At Canim Lake in the mid-1970s, attempt were made to address serious problems by turning the community from rampant alcoholism to almost total sobriety. When the problems persisted, further probing by community leaders revealed abuse within the community. The perpetrators had themselves been victims of physical and sexual abuse at St. Joseph's Residential School, which they had been forced to attend between the ages of 6 and 16 years of age. The fight to overcome addiction and abuse ranged from therapy and traditional ceremonies to treatment programs based on Shuswap models of justice.

The Meadow Lake Tribal Council saw in the mid-1980s that the children in the communities were lacking both a nurturing environment for development and a cultural sense of language and traditions. At the same time, no child care was available when adults were attending school or substance abuse treatment. After months of discussion, a plan for community-based child care was developed; it was guided by First Nations culture, traditions and values and adhered to the highest education and care standards. A partnership with the University of Victoria's School of Child and Youth Care provided a curriculum adapted to the needs and priorities of the community. Training and child care facilities are housed in a building known as the Wakayos Child Care Education Centre where a shift to concern for children and families is promoted.

= = =

### Parts of the exercise
A – According to the passage about Canim Lake and Meadow Lake, what is the name of the building that houses the training and child care facilities?
B – Rewrite the part of the passage about Canim Lake and Meadow Lake that opens with the words containing "At Canim Lake" and closes with "models of justice.", switching "therapy" to "counseling".
C – Carry on the passage about Canim Lake and Meadow Lake past its final sentence.

### Supplied information

= = =

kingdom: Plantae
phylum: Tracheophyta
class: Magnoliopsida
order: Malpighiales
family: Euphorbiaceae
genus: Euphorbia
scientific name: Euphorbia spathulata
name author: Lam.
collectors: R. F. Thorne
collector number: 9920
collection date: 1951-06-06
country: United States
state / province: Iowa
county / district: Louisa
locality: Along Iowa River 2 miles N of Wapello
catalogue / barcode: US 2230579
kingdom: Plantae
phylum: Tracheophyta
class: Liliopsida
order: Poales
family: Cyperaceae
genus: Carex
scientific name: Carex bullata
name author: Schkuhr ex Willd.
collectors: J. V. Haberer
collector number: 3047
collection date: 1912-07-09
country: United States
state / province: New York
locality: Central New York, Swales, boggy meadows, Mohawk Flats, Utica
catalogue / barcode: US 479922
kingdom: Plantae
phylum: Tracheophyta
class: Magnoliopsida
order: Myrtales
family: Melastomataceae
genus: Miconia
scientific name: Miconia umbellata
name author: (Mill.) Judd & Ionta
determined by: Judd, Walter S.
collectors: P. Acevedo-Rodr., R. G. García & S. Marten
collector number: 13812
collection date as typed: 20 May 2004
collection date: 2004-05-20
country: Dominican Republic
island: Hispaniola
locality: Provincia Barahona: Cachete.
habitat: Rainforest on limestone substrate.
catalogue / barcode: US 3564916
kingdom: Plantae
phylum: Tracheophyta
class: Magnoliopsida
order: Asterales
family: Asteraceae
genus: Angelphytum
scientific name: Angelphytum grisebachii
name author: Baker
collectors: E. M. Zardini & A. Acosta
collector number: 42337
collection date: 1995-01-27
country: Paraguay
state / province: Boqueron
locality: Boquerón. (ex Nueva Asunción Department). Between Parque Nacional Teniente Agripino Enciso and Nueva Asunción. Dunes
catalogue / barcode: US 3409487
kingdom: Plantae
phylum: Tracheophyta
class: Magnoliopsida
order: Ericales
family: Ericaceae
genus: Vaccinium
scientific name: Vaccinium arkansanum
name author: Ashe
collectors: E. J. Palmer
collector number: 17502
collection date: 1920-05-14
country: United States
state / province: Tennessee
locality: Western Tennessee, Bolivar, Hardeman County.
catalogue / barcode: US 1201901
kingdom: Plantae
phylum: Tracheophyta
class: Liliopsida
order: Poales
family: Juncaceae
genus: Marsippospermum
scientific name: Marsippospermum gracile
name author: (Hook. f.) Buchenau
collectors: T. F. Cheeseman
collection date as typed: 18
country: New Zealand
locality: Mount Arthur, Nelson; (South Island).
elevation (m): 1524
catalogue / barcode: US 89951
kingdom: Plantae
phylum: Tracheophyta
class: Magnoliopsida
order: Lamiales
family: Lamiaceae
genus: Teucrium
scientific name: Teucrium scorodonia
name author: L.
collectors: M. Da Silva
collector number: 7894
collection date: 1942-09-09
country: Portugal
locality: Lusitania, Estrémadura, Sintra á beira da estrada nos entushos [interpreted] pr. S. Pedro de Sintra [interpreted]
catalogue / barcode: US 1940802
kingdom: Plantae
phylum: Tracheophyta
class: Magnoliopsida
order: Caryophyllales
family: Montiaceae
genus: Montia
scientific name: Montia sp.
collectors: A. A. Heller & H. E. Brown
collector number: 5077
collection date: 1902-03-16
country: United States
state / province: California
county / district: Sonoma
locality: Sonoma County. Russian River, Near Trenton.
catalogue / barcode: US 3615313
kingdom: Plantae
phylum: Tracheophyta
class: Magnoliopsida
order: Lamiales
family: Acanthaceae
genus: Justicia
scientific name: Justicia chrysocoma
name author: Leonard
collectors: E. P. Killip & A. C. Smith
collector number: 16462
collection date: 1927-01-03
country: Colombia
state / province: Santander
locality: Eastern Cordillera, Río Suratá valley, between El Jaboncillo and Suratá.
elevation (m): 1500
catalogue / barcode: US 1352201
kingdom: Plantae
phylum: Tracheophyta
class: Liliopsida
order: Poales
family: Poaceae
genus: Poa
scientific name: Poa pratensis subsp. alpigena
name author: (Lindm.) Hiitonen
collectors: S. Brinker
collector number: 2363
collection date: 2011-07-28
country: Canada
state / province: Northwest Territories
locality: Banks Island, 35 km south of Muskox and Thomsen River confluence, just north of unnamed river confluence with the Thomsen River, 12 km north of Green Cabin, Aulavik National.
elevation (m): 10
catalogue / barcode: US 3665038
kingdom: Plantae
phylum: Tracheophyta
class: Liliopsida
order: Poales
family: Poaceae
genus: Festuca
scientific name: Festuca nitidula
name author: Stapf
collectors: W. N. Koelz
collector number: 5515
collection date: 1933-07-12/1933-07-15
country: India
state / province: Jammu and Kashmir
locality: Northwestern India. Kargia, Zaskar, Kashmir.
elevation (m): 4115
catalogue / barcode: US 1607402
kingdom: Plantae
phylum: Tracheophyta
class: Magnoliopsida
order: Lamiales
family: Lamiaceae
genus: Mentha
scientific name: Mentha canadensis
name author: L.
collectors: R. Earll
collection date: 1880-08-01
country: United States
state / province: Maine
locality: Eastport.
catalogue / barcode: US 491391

= = =

### Activity answers
A – The Wakayos Child Care Education Centre.

B –
At Canim Lake in the mid-1970s, attempt were made to address serious problems by turning the community from rampant alcoholism to almost total sobriety. When the problems persisted, further probing by community leaders revealed abuse within the community. The perpetrators had themselves been victims of physical and sexual abuse at St. Joseph's Residential School, which they had been forced to attend between the ages of 6 and 16 years of age. The fight to overcome addiction and abuse ranged from counseling and traditional ceremonies to treatment programs based on Shuswap models of justice.

C –
BARRIERS AND SOLUTIONS

The Commission acknowledges that some of the barriers to change are in the aboriginal communities themselves. It points out that community leaders are often more interested in economic development and self-government than social problems; that the events and risk factors associated with suicide create shame and secrecy; that adults fail to act as role models for the young; and that conflicts and rivalries in communities prevent action. However, it also notes that non-aboriginal control over programs and resources has resulted in little response to calls for long-term prevention; uncoordinated emergency measures; no comprehensive, nation-wide mental health policy; unequal access to programs and resources; confusion due to multiple funding sources; and inadequate information and training resources.

The Framework for Action proposed by the Commission recommends a Canada-wide three-part response to suicide that is community-based. It encompasses the establishment of direct suicide crisis services, the provision of resources for broad preventive action through community development, and the building of support for self-determination, self-sufficiency, healing and reconciliation. This approach is to be based on seven elements: cultural and spiritual revitalization; strengthened family and community bonds; focus on children and youth; holism; whole-community involvement; partnership; and community control.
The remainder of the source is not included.